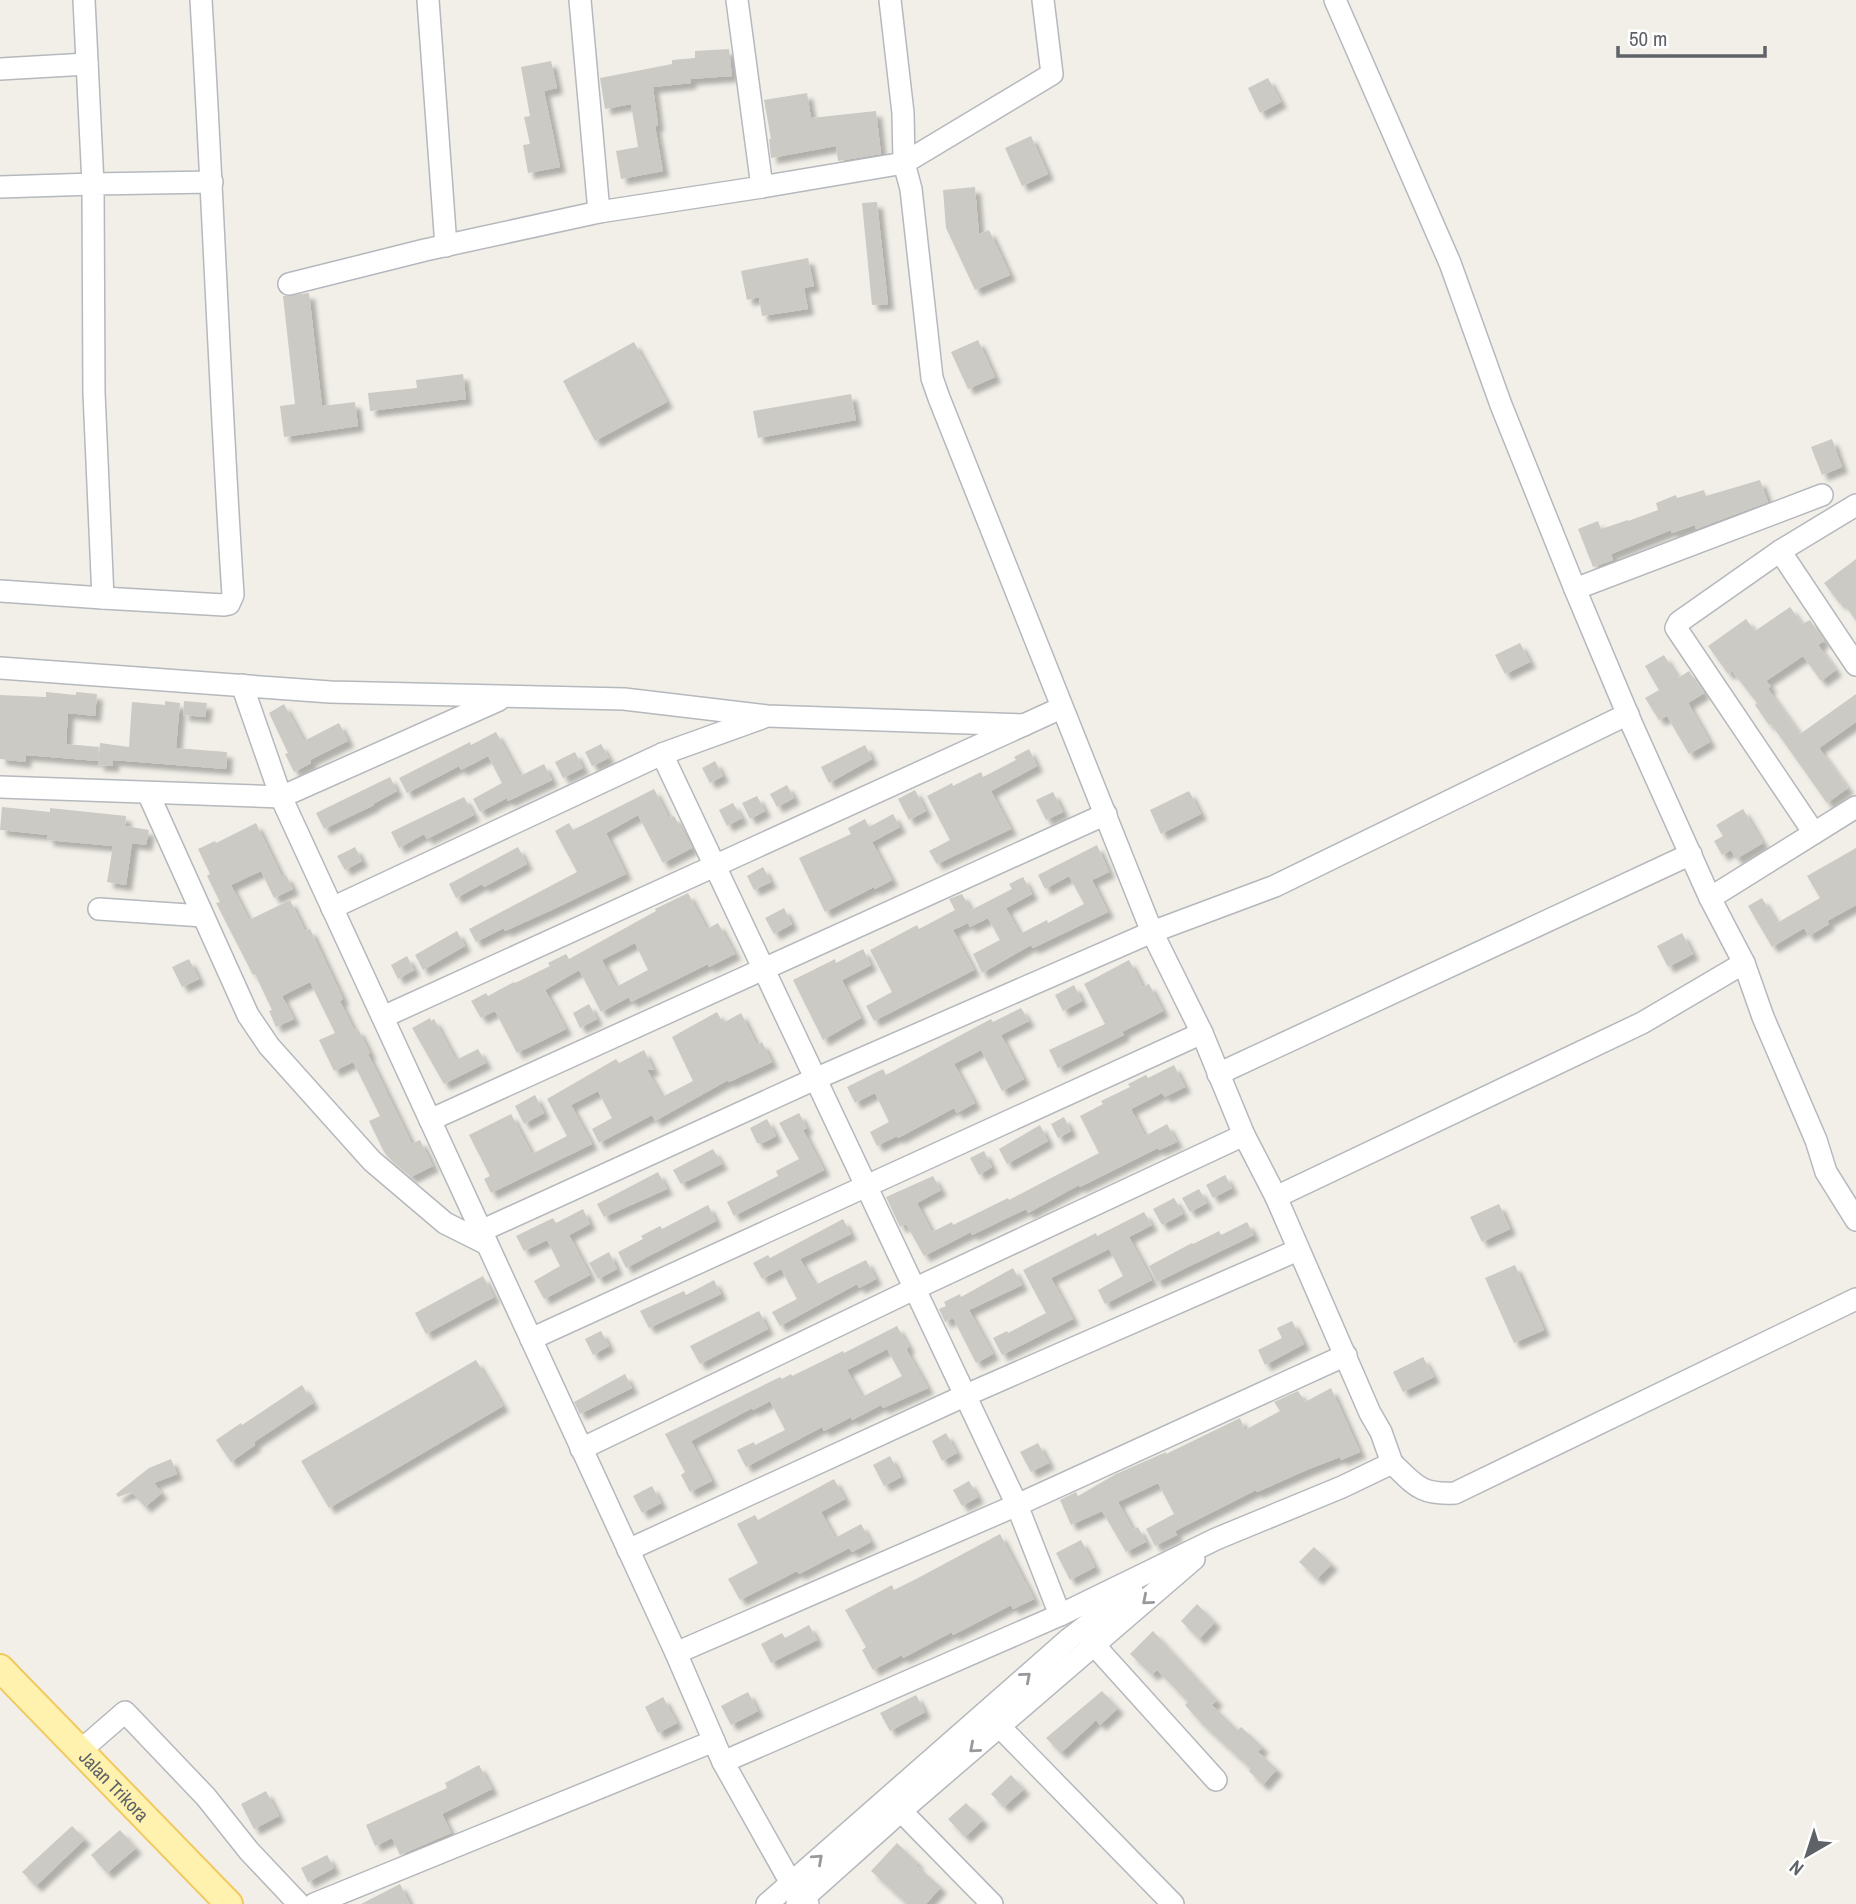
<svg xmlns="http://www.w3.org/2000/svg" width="1856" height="1904" viewBox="0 0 1856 1904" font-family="'Archivo Narrow',sans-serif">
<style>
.building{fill:#cccac5;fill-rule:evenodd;filter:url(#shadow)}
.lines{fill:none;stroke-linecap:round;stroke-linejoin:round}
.minor-casing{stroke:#b5b8bc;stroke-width:24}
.major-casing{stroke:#f2c960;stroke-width:30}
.minor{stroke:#fff;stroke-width:21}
.major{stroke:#fff2af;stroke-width:26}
.oneway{stroke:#979a9d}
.labels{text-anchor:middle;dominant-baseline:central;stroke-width:6;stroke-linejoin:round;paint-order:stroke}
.street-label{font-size:19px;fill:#5f6368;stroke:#fff}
</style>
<defs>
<filter id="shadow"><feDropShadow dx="6" dy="6" stdDeviation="2" flood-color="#0004"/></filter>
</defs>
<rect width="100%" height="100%" fill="#f1efe8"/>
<g class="building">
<polygon points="729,49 732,76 690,79 691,83 653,87 658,125 655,126 663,171 621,179 616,151 638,147 631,104 605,109 600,78 672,64 672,60 695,58 695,51"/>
<polygon points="551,61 557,88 544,91 560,167 528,173 523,145 530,144 524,117 530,116 521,67"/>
<polygon points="1268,78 1281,102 1260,113 1248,88"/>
<polygon points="807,93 811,118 876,111 881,154 838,161 836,146 771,158 769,139 771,139 764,100"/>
<polygon points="1031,136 1048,174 1022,186 1005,148"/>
<polygon points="975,187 979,234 989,230 1010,275 975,290 946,228 943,190"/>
<polygon points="877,202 888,304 872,305 862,203"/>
<polygon points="808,258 814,286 804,288 808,309 762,316 759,297 747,300 741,271"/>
<polygon points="309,293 322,406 355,402 358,426 284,437 280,406 295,404 283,296"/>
<polygon points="978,340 995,377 968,389 951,352"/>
<polygon points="634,342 667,402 595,441 563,381"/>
<polygon points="463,374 466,399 370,411 368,393 417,388 416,380"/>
<polygon points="851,394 856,420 758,438 753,411"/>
<polygon points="1832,439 1842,467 1822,475 1811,447"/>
<polygon points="1760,480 1768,502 1696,529 1695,525 1672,533 1671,530 1611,554 1613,560 1593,567 1578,529 1598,521 1601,529 1628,520 1628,521 1658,510 1656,503 1676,495 1677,498 1704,490 1706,496"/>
<polygon points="1856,559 1856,621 1843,602 1840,604 1824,583"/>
<polygon points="1790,607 1802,624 1810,620 1824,641 1818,645 1836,670 1821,681 1803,656 1766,681 1771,686 1768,689 1800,734 1856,694 1856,722 1819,748 1848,788 1827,803 1771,724 1769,725 1755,705 1757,703 1732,671 1728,674 1708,646 1746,619 1755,631"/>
<polygon points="1520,643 1530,662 1505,674 1495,655"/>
<polygon points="1664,655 1678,678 1689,671 1704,693 1688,703 1710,742 1689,754 1667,716 1659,720 1645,698 1659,690 1645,666"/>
<polygon points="46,692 76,695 76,692 97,694 95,716 68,713 66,744 99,747 98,761 26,755 25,762 0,759 0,695 46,697"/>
<polygon points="165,701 180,703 176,748 227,752 226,769 113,760 113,766 98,765 100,743 129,747 132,702 165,705"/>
<polygon points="184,701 207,703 205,717 183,715"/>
<polygon points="284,704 304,741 339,723 348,741 310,760 311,763 294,772 285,754 288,753 269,713"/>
<polygon points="496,732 520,776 544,764 552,780 508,801 507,798 480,812 473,799 502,783 488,756 461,770 459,766 407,793 399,778 470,742 471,745"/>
<polygon points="601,744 609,758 592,766 585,752"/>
<polygon points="865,745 872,759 829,783 821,767"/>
<polygon points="1029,749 1037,766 991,791 1011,829 937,864 929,851 950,840 927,796 952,783 953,786 981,772 983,777 1016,760 1014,757"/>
<polygon points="575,752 583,768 563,778 555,762"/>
<polygon points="715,761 723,776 710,783 702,768"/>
<polygon points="390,777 397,791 373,804 374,805 324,829 316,813"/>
<polygon points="787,785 794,798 777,807 770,794"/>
<polygon points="654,789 669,818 674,816 692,848 663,863 638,815 606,833 626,874 556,908 505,931 504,928 476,942 469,929 577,872 555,831 569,823 573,830"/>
<polygon points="915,790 926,811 909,820 898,799"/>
<polygon points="1189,791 1201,814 1161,834 1150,810"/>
<polygon points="1053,792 1063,812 1046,820 1036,800"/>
<polygon points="757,796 765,811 750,819 742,803"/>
<polygon points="464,797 474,815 427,839 424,834 399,848 391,832"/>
<polygon points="733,803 742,818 727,826 719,810"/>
<polygon points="2,807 50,812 50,808 126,816 125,826 149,830 146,845 132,843 126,885 107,882 113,846 47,840 48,835 0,830"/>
<polygon points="1743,809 1763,843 1736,859 1731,850 1722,855 1714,841 1723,836 1716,825"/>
<polygon points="893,814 900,827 872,842 892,880 875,889 874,887 825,912 799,858 851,834 848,828 865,819 869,827"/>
<polygon points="256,823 282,877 286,875 293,889 274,898 261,871 231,885 249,920 290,900 305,931 310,929 343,999 340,1001 354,1030 358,1029 370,1053 368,1054 412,1144 420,1140 433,1166 411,1177 387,1156 383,1150 369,1121 380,1116 353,1062 334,1071 319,1040 335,1033 310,982 282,996 294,1019 276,1027 269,1011 272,1010 255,974 253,975 216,903 220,902 207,876 210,874 198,849 215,841 216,843"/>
<polygon points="1097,845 1109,872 1092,880 1108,912 1033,948 1031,945 982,973 973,954 1000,940 988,918 970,927 968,923 953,930 974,970 874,1021 866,1006 892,992 870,950 917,925 919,929 955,910 949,899 962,894 971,910 1012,889 1009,884 1023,877 1032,894 1006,908 1020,934 1047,920 1048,923 1084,904 1069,876 1045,889 1038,875"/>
<polygon points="355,847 362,861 345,870 337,856"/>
<polygon points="518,847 527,864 484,887 482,884 456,898 449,884"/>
<polygon points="1856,848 1856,905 1827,921 1829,924 1809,936 1804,928 1772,947 1748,906 1762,898 1777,923 1820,898 1807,876"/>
<polygon points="763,867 771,882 754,890 747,876"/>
<path d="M 688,893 L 707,929 L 718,923 L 735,954 L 709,967 L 708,964 L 631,1002 L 629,997 L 601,1012 L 579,970 L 545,990 L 566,1029 L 517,1053 L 495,1011 L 481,1018 L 471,1001 L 486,993 L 488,996 L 514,982 L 515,983 L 550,966 L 548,963 L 566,954 L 569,959 L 656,911 L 655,909 ZM 635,943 L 648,970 L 616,987 L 602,960 Z"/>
<polygon points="784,908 792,924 774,934 765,918"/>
<polygon points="457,931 465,946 423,970 415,955"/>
<polygon points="1682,933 1693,954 1668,967 1657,946"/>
<polygon points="863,949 871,965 842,980 861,1018 823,1040 793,980 835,959 836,963"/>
<polygon points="407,956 414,970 398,979 391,965"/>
<polygon points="189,959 199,979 182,987 172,967"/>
<polygon points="1129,960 1143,987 1149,984 1163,1011 1122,1032 1124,1035 1058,1068 1049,1050 1105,1024 1084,984"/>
<polygon points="1074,985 1082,1001 1063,1011 1055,995"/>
<polygon points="589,1004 597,1019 580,1028 573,1013"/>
<polygon points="1021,1008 1029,1021 1001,1035 1024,1079 1002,1091 981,1050 954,1064 975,1103 957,1113 954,1108 898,1138 897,1136 877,1146 870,1132 889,1122 875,1093 855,1103 847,1087 883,1069 886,1075 991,1019 993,1022"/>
<polygon points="717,1012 723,1023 741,1013 757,1045 762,1042 772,1062 729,1082 728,1080 655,1121 652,1115 599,1143 592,1129 612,1118 598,1091 571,1105 592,1144 491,1193 484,1179 490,1176 469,1135 511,1114 532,1154 567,1136 547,1099 616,1059 619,1063 644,1050 654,1070 647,1070 662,1097 693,1081 672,1037"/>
<polygon points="430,1018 431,1021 434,1019 456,1060 478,1049 486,1063 444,1084 412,1028"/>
<polygon points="1174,1065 1185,1087 1165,1097 1162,1093 1131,1109 1145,1136 1167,1124 1177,1142 1159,1150 1158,1148 1080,1187 1079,1185 1028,1213 1026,1209 972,1235 971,1232 924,1256 906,1224 900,1227 886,1197 933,1176 941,1190 917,1203 932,1232 952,1222 953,1225 1008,1198 1009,1200 1097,1154 1099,1153 1080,1116 1103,1104 1101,1101 1130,1087 1128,1084 1146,1075 1148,1078"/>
<polygon points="535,1095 544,1113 524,1124 515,1106"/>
<polygon points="799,1113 807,1128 803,1130 824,1170 734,1216 727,1202 778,1176 776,1171 799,1159 779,1123"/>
<polygon points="1064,1117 1071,1131 1058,1138 1051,1124"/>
<polygon points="767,1119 776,1136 763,1143 757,1143 750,1128"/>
<polygon points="1040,1125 1048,1141 1007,1164 999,1149"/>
<polygon points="713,1149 722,1164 681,1184 673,1170"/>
<polygon points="984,1151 992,1167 979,1175 970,1158"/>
<polygon points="658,1172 667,1189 604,1217 597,1204"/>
<polygon points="1225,1175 1232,1188 1213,1198 1206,1185"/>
<polygon points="1199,1189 1207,1203 1190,1212 1182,1198"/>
<polygon points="1174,1198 1183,1214 1162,1225 1153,1209"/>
<polygon points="1499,1204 1510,1229 1482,1242 1470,1217"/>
<polygon points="708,1205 716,1221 626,1268 618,1252 643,1239 641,1236 660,1226 662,1229"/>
<polygon points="583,1209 590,1224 569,1235 590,1275 544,1299 534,1281 560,1266 547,1240 524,1251 516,1236 553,1218 556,1223"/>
<polygon points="1144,1212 1152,1225 1129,1237 1152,1280 1105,1304 1098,1290 1123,1276 1109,1249 1051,1278 1073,1319 1002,1355 993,1338 1007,1331 1008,1333 1046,1313 1023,1270 1096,1233 1097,1236"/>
<polygon points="843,1219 851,1234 800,1259 815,1285 866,1260 876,1279 859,1288 857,1284 780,1326 772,1312 797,1299 781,1269 762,1279 753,1263 768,1255 770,1258"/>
<polygon points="1247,1222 1254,1235 1157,1282 1149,1266 1192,1243 1193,1244 1219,1231 1221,1235"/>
<polygon points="609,1252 617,1269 598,1279 589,1263"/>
<polygon points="1515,1265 1544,1330 1514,1343 1485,1278"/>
<polygon points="1013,1268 1022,1285 969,1310 993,1354 976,1363 953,1318 945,1322 939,1309 946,1306 944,1302 960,1294 961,1297"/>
<polygon points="483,1276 494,1297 426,1334 415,1313"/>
<polygon points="714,1280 721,1294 649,1328 640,1311 684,1291 686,1295"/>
<polygon points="759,1311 768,1329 700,1364 690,1346"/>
<polygon points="1292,1321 1304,1344 1265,1365 1258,1350 1282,1338 1277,1328"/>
<path d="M 897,1326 L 909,1347 L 906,1349 L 928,1388 L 883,1408 L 881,1405 L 852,1420 L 851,1417 L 824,1431 L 822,1427 L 746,1467 L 737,1450 L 754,1442 L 755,1445 L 785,1430 L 770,1401 L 753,1410 L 752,1408 L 691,1441 L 712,1481 L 690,1492 L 681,1475 L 685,1472 L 665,1434 L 780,1377 L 782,1379 L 791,1374 L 792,1376 L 843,1351 L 844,1353 ZM 887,1349 L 902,1376 L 862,1397 L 847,1370 Z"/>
<polygon points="601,1331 609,1346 593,1355 585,1339"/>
<polygon points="1423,1357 1434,1377 1403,1392 1393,1372"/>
<polygon points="476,1360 503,1406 329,1508 301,1461"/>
<polygon points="625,1374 632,1388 580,1414 574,1402"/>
<polygon points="302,1385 313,1403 254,1442 255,1445 231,1462 216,1440 241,1423 242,1425"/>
<polygon points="1331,1388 1360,1452 1341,1460 1340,1457 1309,1469 1257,1492 1256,1490 1175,1531 1177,1535 1155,1546 1146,1529 1174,1514 1158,1483 1118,1502 1133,1530 1138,1527 1146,1542 1126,1552 1102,1511 1071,1525 1060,1500 1076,1492 1078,1496 1116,1474 1166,1452 1166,1454 1240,1418 1245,1430 1280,1411 1274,1402 1298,1391 1305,1402"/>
<polygon points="946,1433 957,1453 942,1461 932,1441"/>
<polygon points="1038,1443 1049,1463 1031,1472 1020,1452"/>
<polygon points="890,1456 901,1477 884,1486 873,1465"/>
<polygon points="171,1459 177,1474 154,1483 162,1493 145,1507 132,1492 118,1497 116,1494 149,1468"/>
<polygon points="834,1479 845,1499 821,1512 835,1538 861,1524 871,1542 852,1552 849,1548 799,1574 797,1571 740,1600 728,1579 758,1563 737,1524 755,1515 758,1520"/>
<polygon points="969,1481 978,1497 962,1506 953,1490"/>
<polygon points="652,1486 661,1503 642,1513 633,1496"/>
<polygon points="1000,1534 1034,1599 1013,1609 1011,1605 953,1635 952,1632 903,1658 902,1655 873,1670 862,1650 866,1647 845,1610 892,1585 894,1590 918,1578"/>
<polygon points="1081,1540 1095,1567 1070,1580 1056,1553"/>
<polygon points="1314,1547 1332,1564 1317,1579 1299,1562"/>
<polygon points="1197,1604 1215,1622 1199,1639 1181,1621"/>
<polygon points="809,1625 817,1640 771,1663 761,1644 782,1633 785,1638"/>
<polygon points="1153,1631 1217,1700 1212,1705 1238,1730 1241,1727 1263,1747 1258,1752 1277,1769 1263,1785 1249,1771 1251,1769 1202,1724 1185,1705 1188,1702 1157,1670 1152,1675 1130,1654"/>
<polygon points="1102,1691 1118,1708 1100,1725 1096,1720 1061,1753 1046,1738"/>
<polygon points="748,1692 758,1711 731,1725 721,1706"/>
<polygon points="916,1695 925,1712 890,1731 880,1713"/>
<polygon points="663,1697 677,1723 658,1733 645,1707"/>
<polygon points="479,1765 492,1789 442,1814 451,1833 400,1855 392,1838 375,1846 366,1825 447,1788 445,1783"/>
<polygon points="1011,1775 1024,1789 1004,1807 991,1794"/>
<polygon points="266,1791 279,1816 254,1829 241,1804"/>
<polygon points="966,1803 983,1820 965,1837 948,1819"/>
<polygon points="72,1826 85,1839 36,1886 22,1872"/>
<polygon points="120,1830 136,1848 107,1873 91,1855"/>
<polygon points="897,1843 918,1863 916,1865 941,1887 926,1904 907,1904 871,1871"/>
<polygon points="327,1855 334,1868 308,1882 301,1868"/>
<polygon points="400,1884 410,1904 361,1904"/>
</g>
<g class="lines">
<g class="minor-casing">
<g id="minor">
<polyline points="428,0 446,246"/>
<polyline points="580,0 599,212"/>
<polyline points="1335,0 1450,263 1501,405 1575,589 1633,727 1710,898 1744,963 1763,1017 1816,1140 1826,1172 1856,1220"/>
<polyline points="0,69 87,64"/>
<polyline points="0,187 93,184 84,0"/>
<polyline points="762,187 904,163 1052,74 1043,0"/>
<polyline points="289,284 425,250 599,212 762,187 737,0"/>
<polyline points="1780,551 1856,665"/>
<polyline points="1575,589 1822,495"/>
<polyline points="0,591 103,598 94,393 93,184 212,182"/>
<path d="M 103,598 L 224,605 L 229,604 L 233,595 C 220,397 213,198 201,0"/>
<polyline points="0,668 330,692 624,699 767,716 1024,725"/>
<polyline points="242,685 281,797 676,1653 723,1762 791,1883 808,1904"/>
<polyline points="662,754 1017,1505 1060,1615"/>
<polyline points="0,787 281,797 499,700"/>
<polyline points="148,793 248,1015 269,1046 372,1161 445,1223 487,1244"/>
<polyline points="1814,833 1676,628 1679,622 1780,551 1856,505"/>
<polyline points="1710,898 1856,807"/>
<polyline points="332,908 662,754 762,718"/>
<polyline points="99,909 203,916"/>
<polyline points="383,1017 1061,708"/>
<polyline points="1218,1074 1691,854"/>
<polyline points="430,1120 1106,814"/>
<polyline points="1276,1197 1642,1023 1744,963"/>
<polyline points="481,1231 815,1079 1152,932 1275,886 1628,714"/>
<polyline points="531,1339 1202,1033"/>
<polyline points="581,1449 914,1289 1244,1135"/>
<path d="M 1392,1463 C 1416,1486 1421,1495 1455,1493 L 1856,1299"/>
<polyline points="628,1550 964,1396 1298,1250"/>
<polyline points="1095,1646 1216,1780"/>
<polyline points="676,1653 1017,1505 1346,1355"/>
<polyline points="999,1726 1173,1904"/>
<polyline points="80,1751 125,1712 206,1797 249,1851 299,1904"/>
<polyline points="723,1762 1060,1615 1216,1539 1342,1487 1392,1463 1381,1432 1370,1413 1276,1197 1244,1135 1202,1033 1152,932 939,398 932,378 911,189 904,163 903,113 890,0"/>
<polyline points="901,1811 992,1904"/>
<polyline points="314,1904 714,1741"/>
<polyline points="767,1904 1070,1638 1132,1591"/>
<polyline points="797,1904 901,1811 1194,1559"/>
</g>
</g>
<g class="major-casing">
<g id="major">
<path id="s1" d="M 0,1668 L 229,1904"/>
</g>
</g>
<use href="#minor" class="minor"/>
<use href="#major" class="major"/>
</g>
<defs><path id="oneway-chevron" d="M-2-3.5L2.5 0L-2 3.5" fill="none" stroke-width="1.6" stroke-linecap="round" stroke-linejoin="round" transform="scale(1.75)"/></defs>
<g class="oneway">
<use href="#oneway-chevron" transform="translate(1147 1600) rotate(139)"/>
<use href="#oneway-chevron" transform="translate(1026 1677) rotate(-41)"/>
<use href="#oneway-chevron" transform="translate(974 1748) rotate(139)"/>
<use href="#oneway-chevron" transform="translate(818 1859) rotate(-42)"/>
</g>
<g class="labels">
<g class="street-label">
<text stroke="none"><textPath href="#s1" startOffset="164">Jalan Trikora</textPath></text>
</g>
</g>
<g transform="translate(1807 1855) rotate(219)" stroke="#ffffff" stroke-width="5" paint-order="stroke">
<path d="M0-5L12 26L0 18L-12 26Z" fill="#5f6368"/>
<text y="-10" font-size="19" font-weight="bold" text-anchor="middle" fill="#5f6368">N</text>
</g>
<path d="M1618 46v10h147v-10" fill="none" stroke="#5f6368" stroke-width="3.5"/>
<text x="1629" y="46" font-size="21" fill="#5f6368" stroke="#ffffff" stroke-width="5" paint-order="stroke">50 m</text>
</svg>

────

◆ Problem requirements: Throughout the listing, how many lines contain the string "height"? Give the number on its own.

◆ Your solution: 2